_EXERCISE DIRECTIONS_
Copy every row from the one containing "catalogue / barcode: US 2349434" through the end of the rows, substituting "species" for "scientific name" and changing nothing else.

(Records from a data source)
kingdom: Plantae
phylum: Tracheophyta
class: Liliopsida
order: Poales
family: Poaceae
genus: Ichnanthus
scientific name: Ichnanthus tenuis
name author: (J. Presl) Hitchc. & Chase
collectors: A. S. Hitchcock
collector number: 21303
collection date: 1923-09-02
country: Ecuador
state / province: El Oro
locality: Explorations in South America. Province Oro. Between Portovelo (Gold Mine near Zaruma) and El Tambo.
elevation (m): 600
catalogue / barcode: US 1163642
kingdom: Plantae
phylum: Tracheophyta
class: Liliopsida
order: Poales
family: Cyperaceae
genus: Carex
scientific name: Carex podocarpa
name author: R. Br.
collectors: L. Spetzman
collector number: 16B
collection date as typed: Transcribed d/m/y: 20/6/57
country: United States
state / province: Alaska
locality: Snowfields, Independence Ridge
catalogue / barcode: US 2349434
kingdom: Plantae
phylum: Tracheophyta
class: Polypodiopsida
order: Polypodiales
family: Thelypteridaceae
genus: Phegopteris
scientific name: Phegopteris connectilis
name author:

_EXERCISE SOLUTION_
catalogue / barcode: US 2349434
kingdom: Plantae
phylum: Tracheophyta
class: Polypodiopsida
order: Polypodiales
family: Thelypteridaceae
genus: Phegopteris
species: Phegopteris connectilis
name author:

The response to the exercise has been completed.